For those who struggle with mental health but don’t want to talk to a professional, we’ve rounded up techniques therapists say they use to get them over the hump.


Although going to a spa is great, you might not want to get out of the house if you’re having a difficult day. Em Evans, a therapist and co-founder of the Understory Group, advises to start with food and water. When we’re down and out, she said, sometimes we forget the basics.

“I generally start by taking an inventory of where my physical needs are and if they’ve been met or not that day,” she told HuffPost.

Find a support team

Your support system can reach beyond family and extend to friends, hobby groups, co-workers and even online forums.

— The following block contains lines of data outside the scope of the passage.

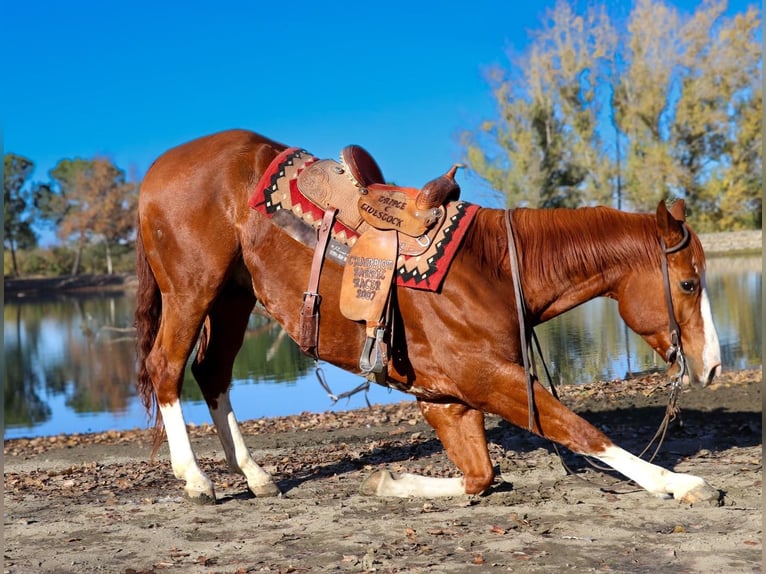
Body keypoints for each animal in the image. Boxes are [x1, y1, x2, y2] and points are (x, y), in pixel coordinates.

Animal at [136, 129, 728, 504]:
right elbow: (582, 430)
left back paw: (256, 476)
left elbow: (482, 476)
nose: (714, 367)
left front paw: (391, 484)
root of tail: (156, 170)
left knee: (213, 373)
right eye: (689, 283)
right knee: (167, 368)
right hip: (193, 289)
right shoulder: (488, 378)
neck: (494, 266)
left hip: (234, 298)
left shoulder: (447, 397)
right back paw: (196, 481)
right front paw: (675, 483)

“That connection helped me to remember that I wasn’t alone in what could have been one of the most isolating periods in my lifetime,” Justin Bennett, LCSW, program director at St. Louis Forensic Treatment Center and an adjunct instructor at the University of Missouri, St. Louis, told Self.

Don’t make big decisions

Making decisions while experiencing a bad mental health day can possibly lead to the wrong choice because your mind is foggy. For Nat Adey, a therapist and the other co-founder of the Understory Group, it’s best to ax the decision-making momentarily.

“I personally try to avoid making any big decision, whether it’s planning a trip with somebody or making a big medical decision,” she told HuffPost. “If I’m not in the right head space, I’m not going to be making any decision that could impact my life for the permanent future or just foreseeable future.”


In 1, 2, 3, out 1, 2, 3. Breathwork is a great way to stay grounded and in the moment so those bad thoughts don’t spiral out of control.

“I take a break and change the scenery. It can be as simple as standing if you’ve been sitting at your desk for too long,” Sarah Oreck, MD, MS, reproductive psychiatrist and CEO of Mavida Health, told People. “I’m a huge believer in breath work but I hate that we call it “work” because it’s just noticing what our body does automatically.”


You could opt for a stay-at-home day if you’re feeling down, however exercising is a great way to relieve stress, boost your mood, improve brain function and, according to Grow Therapy, it could provide a safe space for social support.

“In the simplest terms, when we make our bodies feel better, it’s easier to make our brains feel better,” said Melissa Galica, a licensed professional counselor with Grow Therapy.

It’s OK to have a bad mental health day as long as you tackle it in a healthy way to help you push through. If you need more help, talk to your doctor or find a therapist near you for proper treatment. Anyone needing immediate help should call Georgia’s hotline — which is simply 988 — that serves “as the key lifeline for Americans who were in the throes of a mental health crisis.”